The following code shows how to gather data from a specific API (PlanHat in this case), Load it into pandas dataframe, perform transformation if necessary and finally load them to a Redshift data warehouse. The process follows these simple stps and contains placeholders instead of actual credentials which could be changed based on the environment you are working on.


Steps

1. Import necessary libraries such as requests, pandas, psycopg2
2. Define variables for the api url, api token (if necessary), endpoint you want to work with and database credentials.
3. Get the data from the API and load it into pandas dataframe
4. Perform exploartory analysis and data transformation on the reponse data in the dataframe (I prefer performing this task at the later stage using SQL once the data is loaded into the database/warehouse)
5. Load the data into the data warehouse utilizing the credentials

In [None]:
# Import the necessary libraries
import requests
import pandas as pd
import psycopg2

# PlanHat API credentials and endpoints
planhat_api_url = 'https://api.planhat.com/v1/'
planhat_api_token = 'YOUR_PLANHAT_API_TOKEN'  # Replace with your PlanHat API token

# Redshift database credentials
redshift_host = 'YOUR_REDSHIFT_HOST'  # Replace this with the hostname/url
redshift_port = '5439'  # Using default port here
redshift_db = 'YOUR_REDSHIFT_DB'  # Replace this with the database name
redshift_user = 'YOUR_REDSHIFT_USER'  # Redshift username
redshift_password = 'YOUR_REDSHIFT_PASSWORD'  # Redshift password

# Define the API endpoint for the PlanHat data you want to get
planhat_endpoint = 'YOUR_PLANHAT_ENDPOINT'  # Replace this with the specific endpoint you want to get

# Make an API request to PlanHat
headers = {
    'Authorization': f'Bearer {planhat_api_token}'
}

response = requests.get(planhat_api_url + planhat_endpoint, headers=headers)

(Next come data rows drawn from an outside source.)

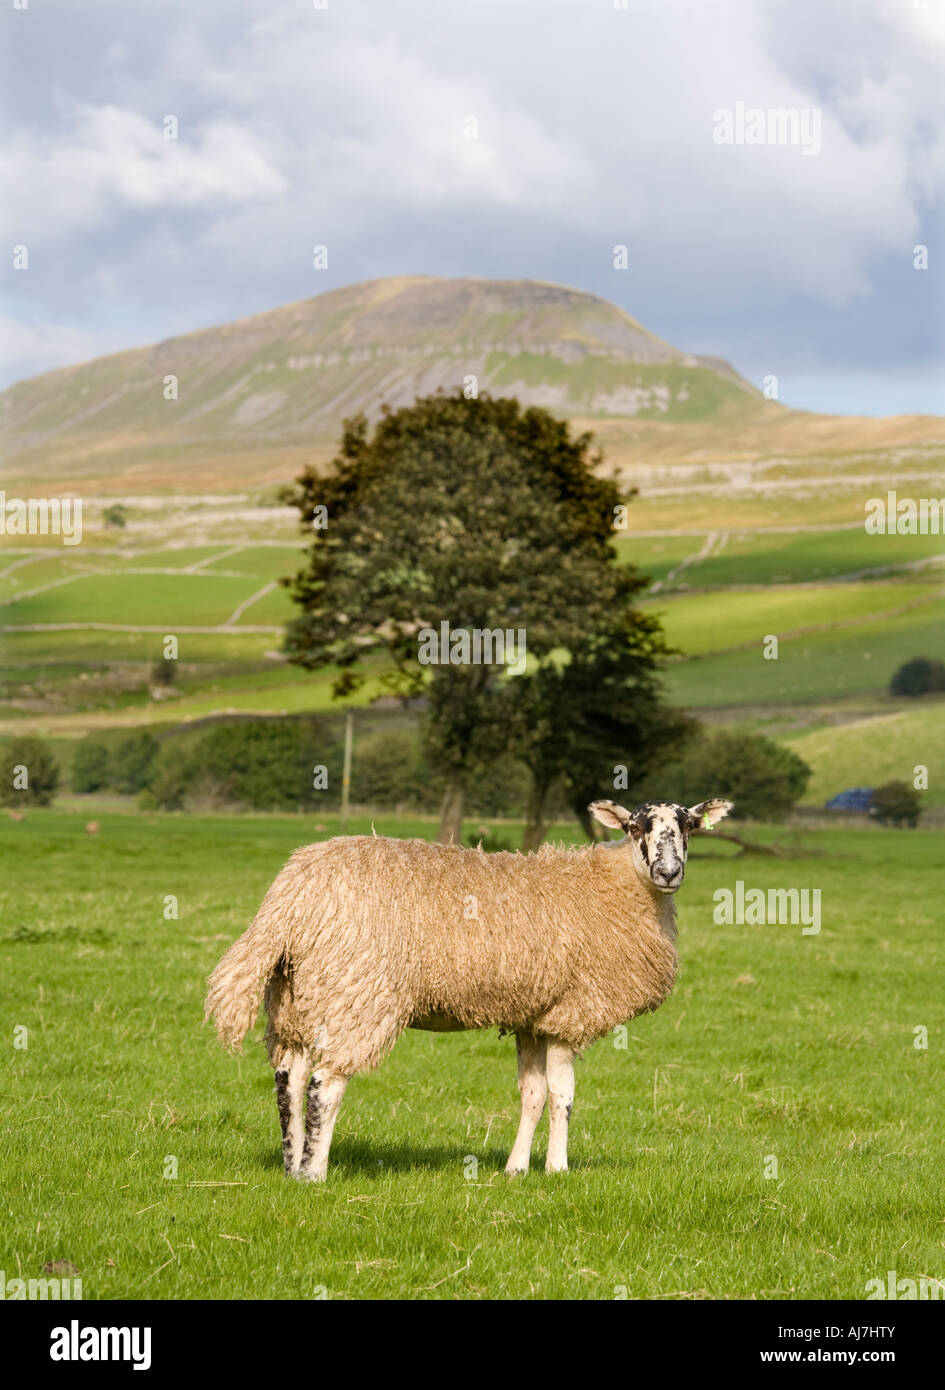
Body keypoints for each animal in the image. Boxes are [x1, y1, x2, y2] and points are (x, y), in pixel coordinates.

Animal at [202, 800, 728, 1178]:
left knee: (288, 1080)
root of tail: (289, 900)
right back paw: (315, 1173)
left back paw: (292, 1166)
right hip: (354, 992)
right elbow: (562, 1096)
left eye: (689, 827)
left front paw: (517, 1170)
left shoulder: (531, 1018)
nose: (668, 873)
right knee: (323, 1086)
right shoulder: (569, 1014)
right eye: (637, 828)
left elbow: (532, 1094)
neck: (619, 889)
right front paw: (558, 1170)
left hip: (296, 996)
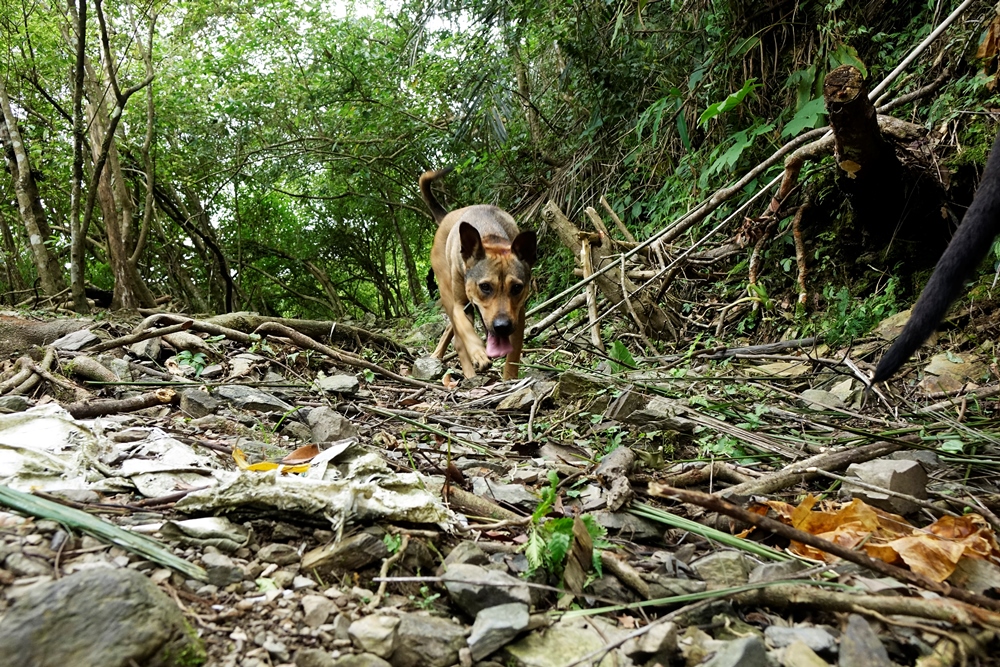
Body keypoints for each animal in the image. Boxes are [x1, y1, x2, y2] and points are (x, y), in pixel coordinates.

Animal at [418, 171, 536, 380]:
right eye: (485, 287)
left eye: (517, 287)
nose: (502, 326)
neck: (491, 237)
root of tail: (448, 215)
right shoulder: (459, 306)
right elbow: (466, 331)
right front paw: (479, 353)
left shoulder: (519, 314)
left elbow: (513, 353)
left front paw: (510, 379)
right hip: (446, 291)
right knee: (458, 339)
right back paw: (468, 372)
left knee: (450, 331)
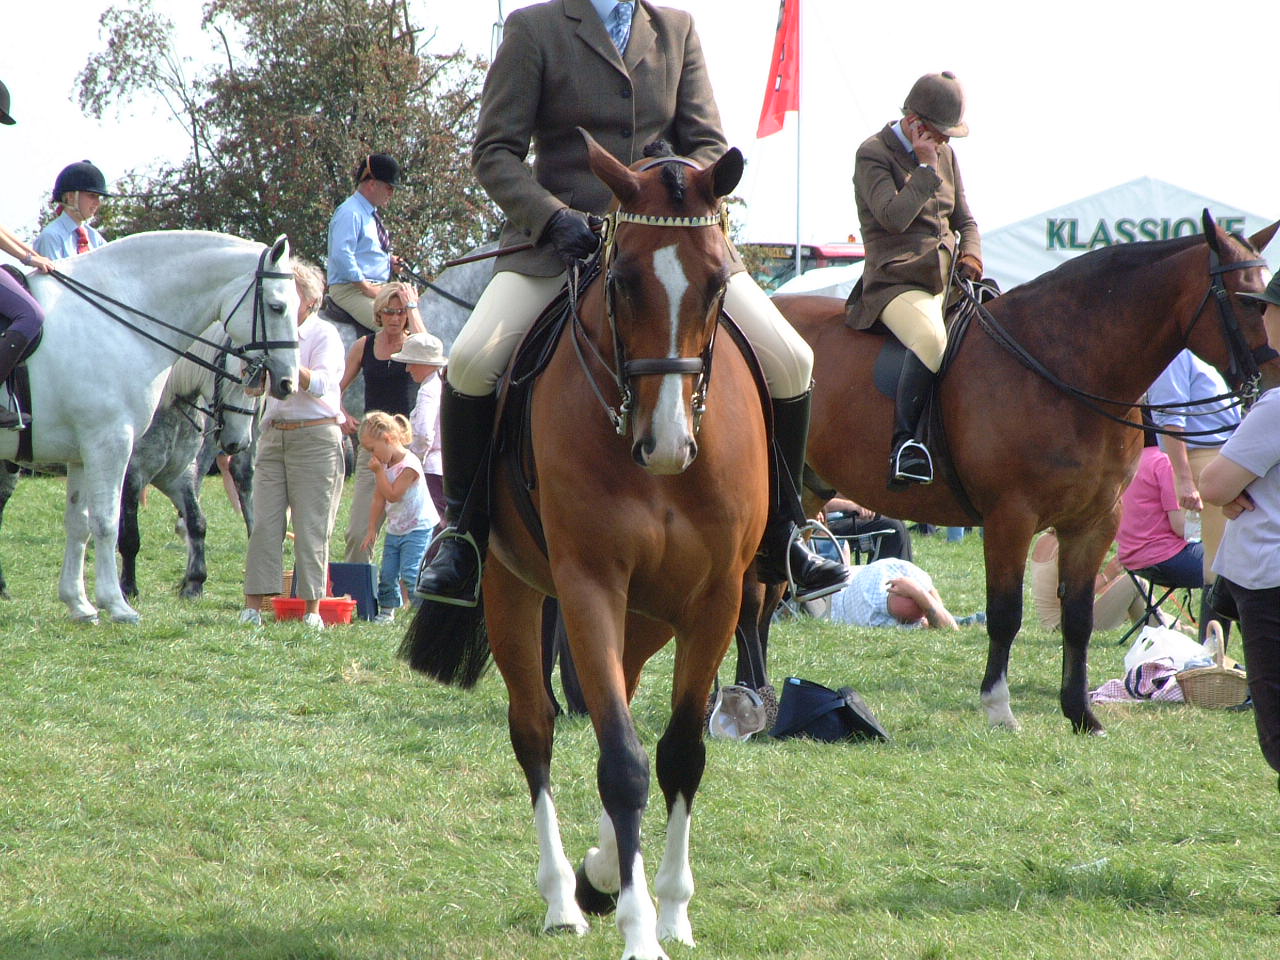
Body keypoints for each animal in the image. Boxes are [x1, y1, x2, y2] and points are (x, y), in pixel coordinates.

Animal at [118, 329, 259, 599]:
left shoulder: (178, 476)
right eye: (238, 379)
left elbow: (197, 522)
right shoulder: (132, 475)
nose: (241, 442)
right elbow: (129, 535)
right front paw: (128, 587)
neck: (168, 404)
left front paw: (194, 582)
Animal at [400, 136, 768, 960]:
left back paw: (601, 870)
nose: (667, 446)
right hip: (513, 589)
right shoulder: (589, 585)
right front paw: (637, 928)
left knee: (619, 695)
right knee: (536, 729)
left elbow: (679, 752)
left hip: (650, 616)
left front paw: (671, 911)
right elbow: (623, 761)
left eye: (718, 281)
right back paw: (565, 897)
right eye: (623, 280)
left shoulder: (717, 599)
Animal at [771, 213, 1278, 734]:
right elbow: (1005, 613)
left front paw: (1081, 714)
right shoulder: (1010, 518)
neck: (1062, 367)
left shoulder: (1096, 522)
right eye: (1247, 299)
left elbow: (1078, 618)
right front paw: (998, 707)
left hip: (804, 493)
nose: (1274, 378)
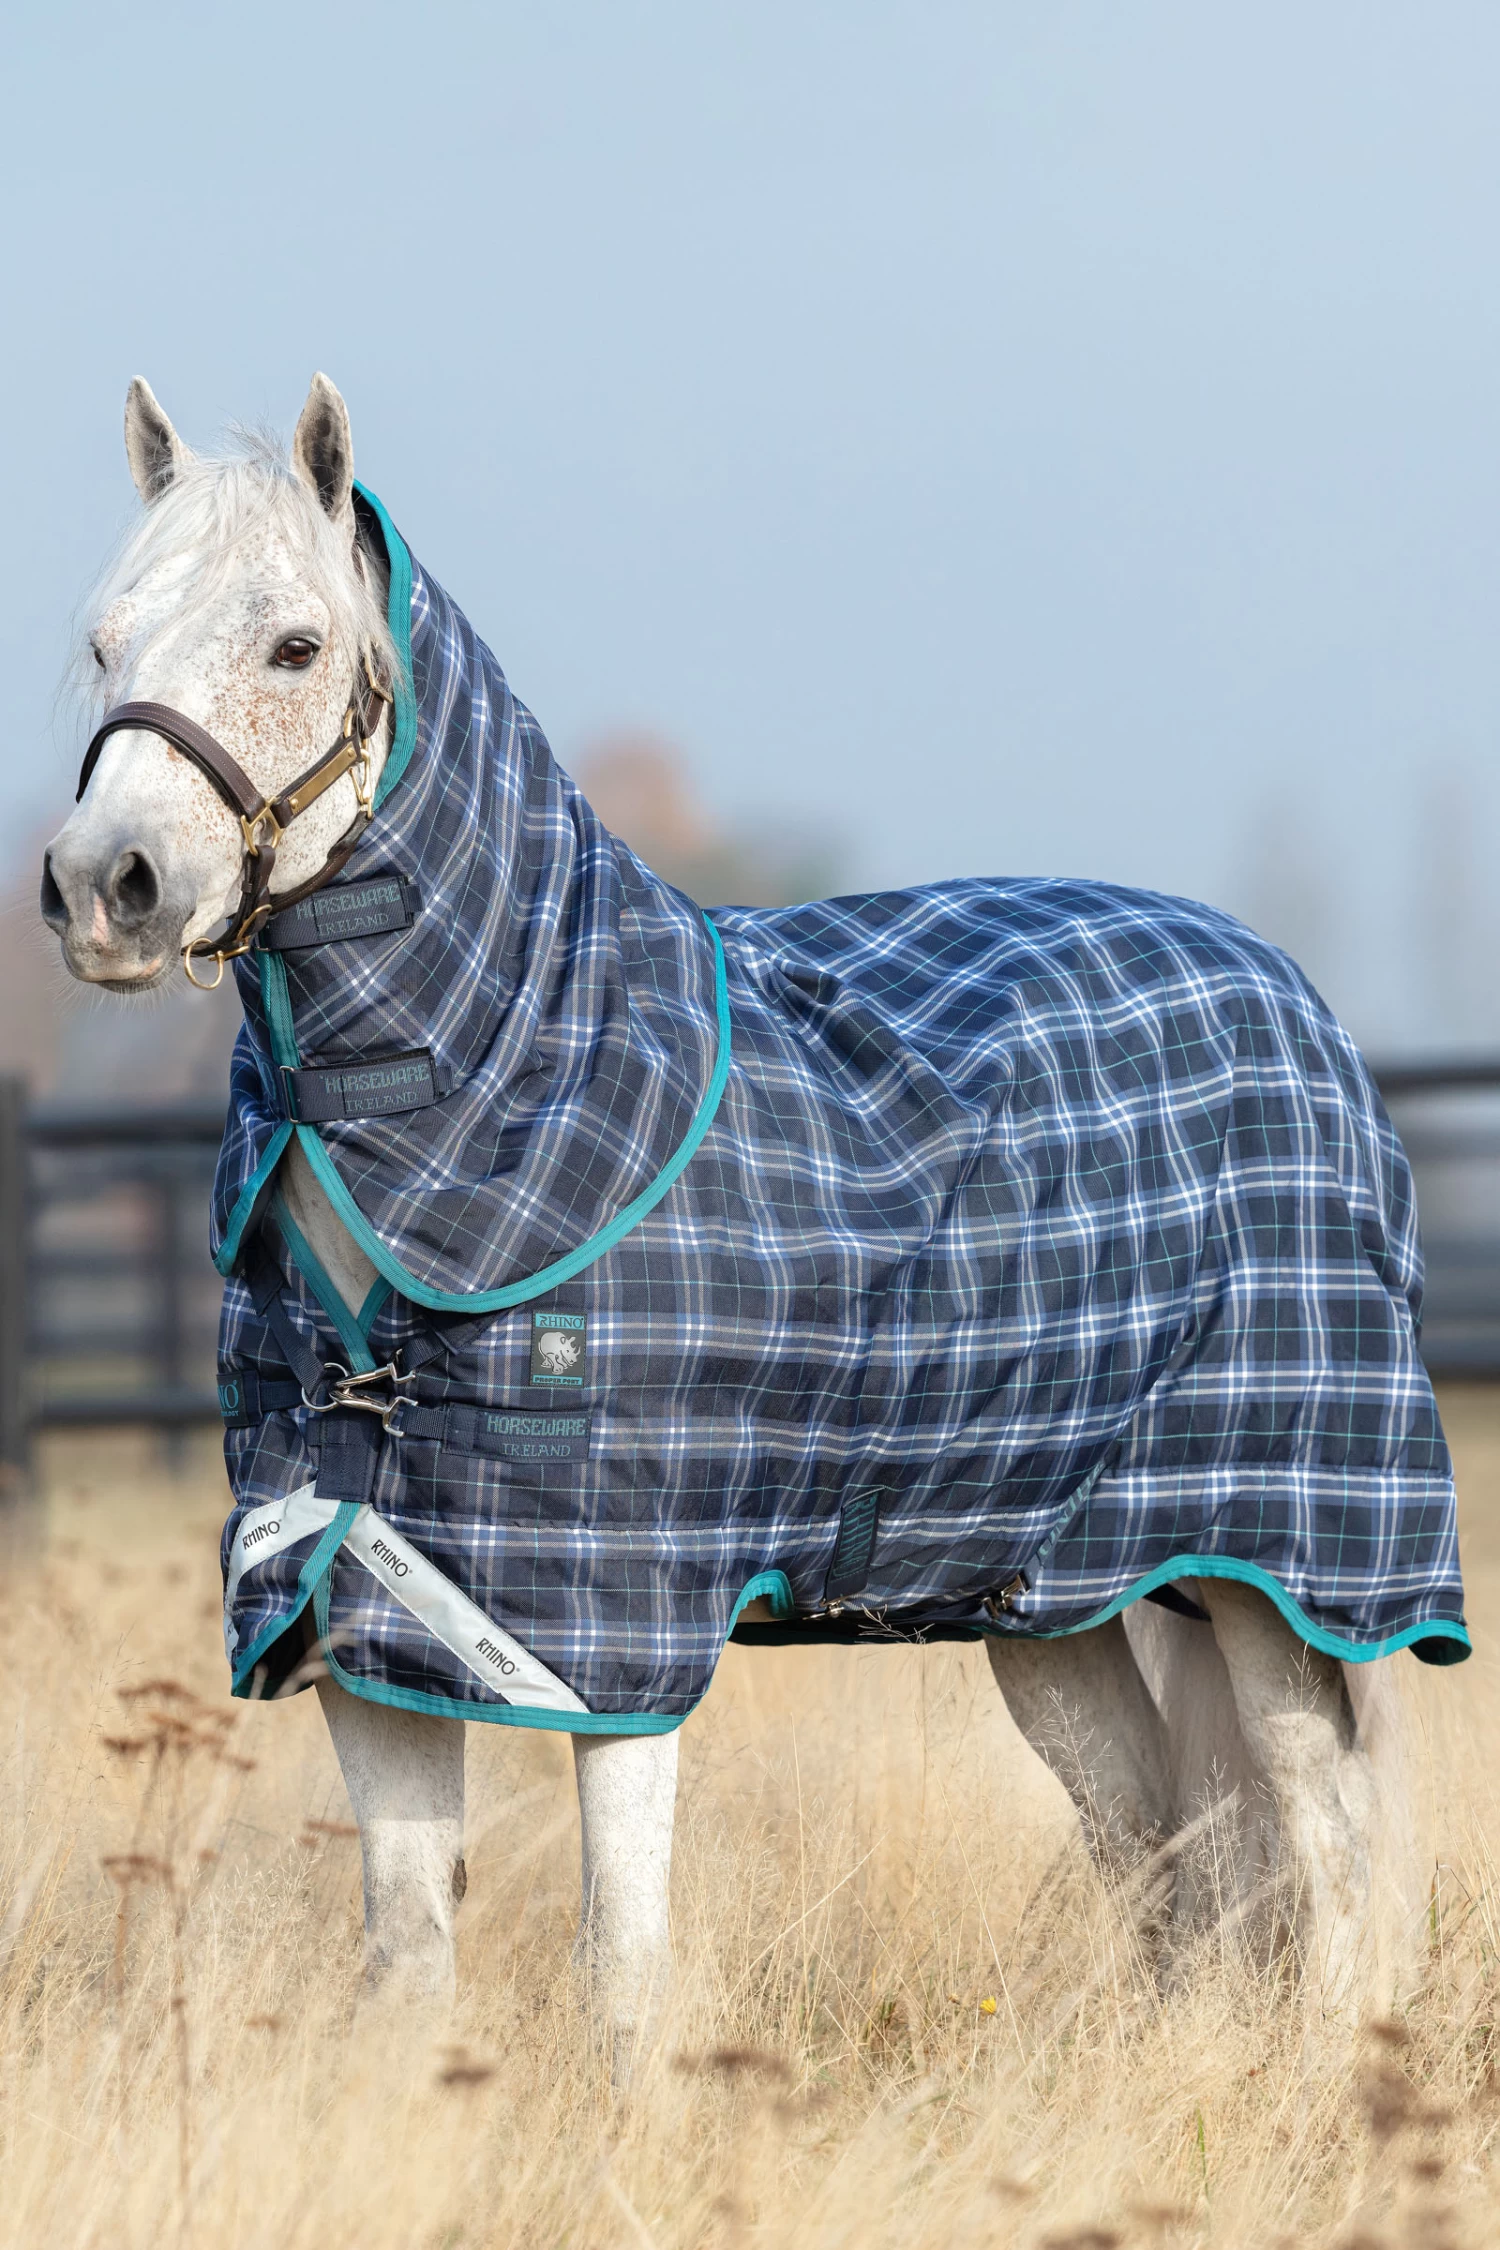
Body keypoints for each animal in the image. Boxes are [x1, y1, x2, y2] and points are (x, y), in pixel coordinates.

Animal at [40, 373, 1453, 2066]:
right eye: (106, 642)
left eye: (295, 647)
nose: (102, 886)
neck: (526, 1079)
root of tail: (1289, 997)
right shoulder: (358, 1597)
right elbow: (409, 1950)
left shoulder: (610, 1637)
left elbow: (621, 1962)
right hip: (1062, 1598)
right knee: (1169, 1851)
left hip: (1279, 1577)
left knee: (1328, 1842)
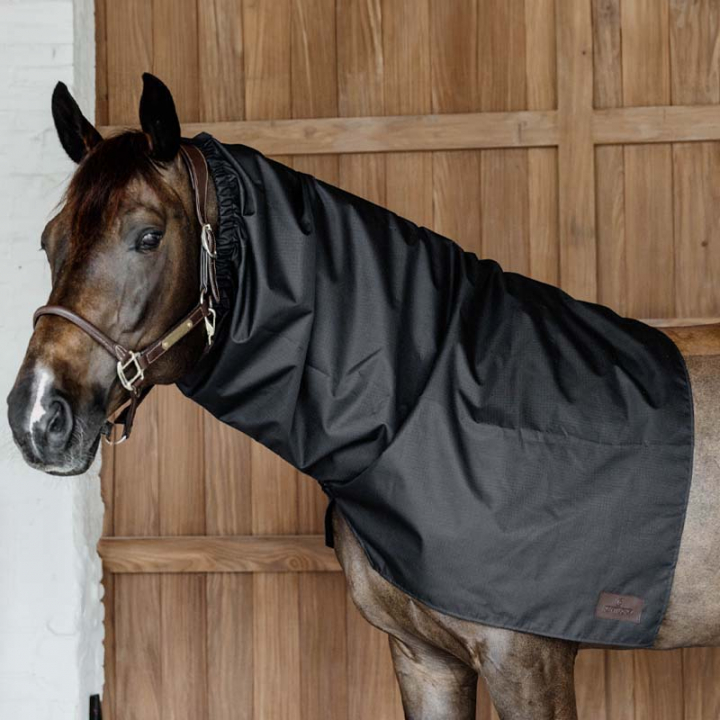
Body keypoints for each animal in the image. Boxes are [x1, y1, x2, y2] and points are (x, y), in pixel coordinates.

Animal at [7, 74, 720, 720]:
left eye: (148, 236)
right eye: (49, 240)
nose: (37, 415)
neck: (425, 396)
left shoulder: (527, 664)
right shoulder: (424, 660)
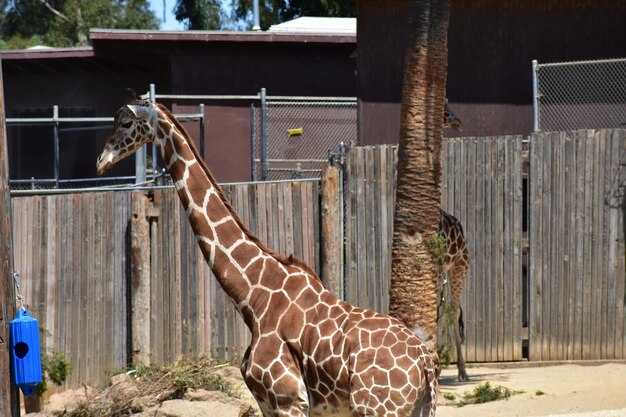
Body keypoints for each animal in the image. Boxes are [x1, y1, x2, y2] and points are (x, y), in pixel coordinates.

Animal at [97, 90, 436, 416]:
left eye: (125, 122)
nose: (101, 160)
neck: (254, 298)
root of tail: (425, 364)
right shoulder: (270, 404)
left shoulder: (287, 400)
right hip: (414, 410)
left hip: (377, 408)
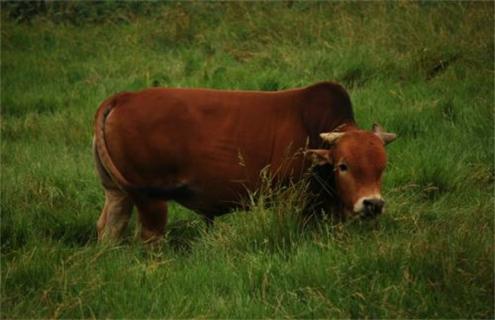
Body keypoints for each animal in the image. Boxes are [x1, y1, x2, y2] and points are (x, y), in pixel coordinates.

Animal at [92, 82, 396, 242]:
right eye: (343, 165)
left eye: (382, 167)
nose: (373, 204)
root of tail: (124, 97)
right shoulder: (290, 201)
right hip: (151, 200)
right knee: (149, 236)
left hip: (118, 193)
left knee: (110, 228)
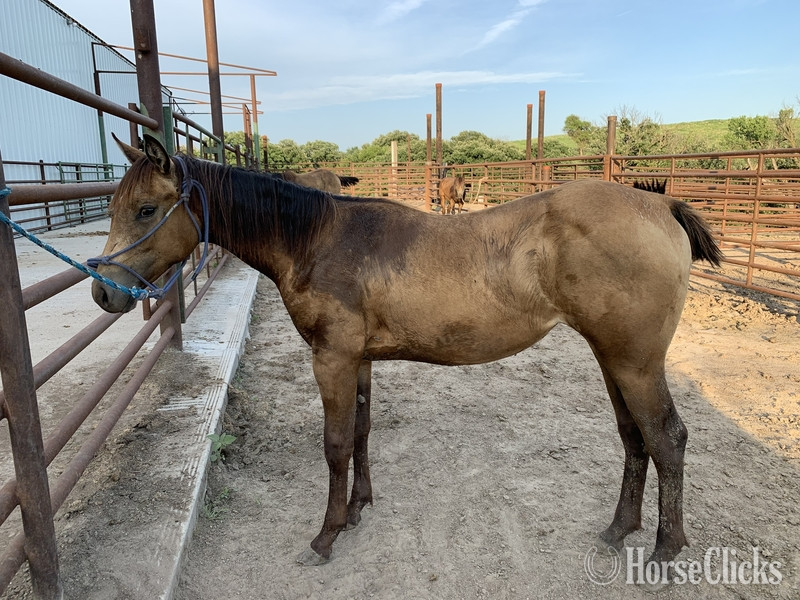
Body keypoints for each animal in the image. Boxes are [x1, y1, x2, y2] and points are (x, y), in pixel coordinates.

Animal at [91, 135, 722, 572]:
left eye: (146, 210)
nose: (103, 292)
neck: (315, 239)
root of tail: (661, 207)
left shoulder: (332, 360)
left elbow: (336, 444)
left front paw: (326, 535)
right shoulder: (359, 360)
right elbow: (363, 431)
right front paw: (359, 509)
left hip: (636, 364)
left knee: (667, 438)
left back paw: (665, 548)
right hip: (613, 359)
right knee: (634, 436)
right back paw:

# Check if the API request was successful
if response.status_code == 200:
    # Convert the JSON response to a Pandas DataFrame
    data = response.json()
    df = pd.DataFrame(data)

    # We can do the data transformation using libraries such as Pandas and NumPy
    # Personally, I prefer loading this data into database table as it is and
    # performing the data transformation there

    # Connect to Redshift
    conn = psycopg2.connect(
        host=redshift_host,
        port=redshift_port,
        dbname=redshift_db,
        user=redshift_user,
        password=redshift_password
    )

    # Create a cursor
    cur = conn.cursor()

    # Define the Redshift table where you want to insert the data
    redshift_table_name = 'YOUR_REDSHIFT_TABLE'  # Replace with the actual table name

    # Inserting data into the Redshift table
    df.to_sql(name=redshift_table_name, con=conn, if_exists='replace', index=False)

    # Commit the transaction and close the cursor and connection
    conn.commit()
    cur.close()
    conn.close()

    print(f'Data successfully loaded into Redshift table: {redshift_table_name}')
else:
    print(f'Error: Unable to fetch data from PlanHat API. Status code: {response.status_code}')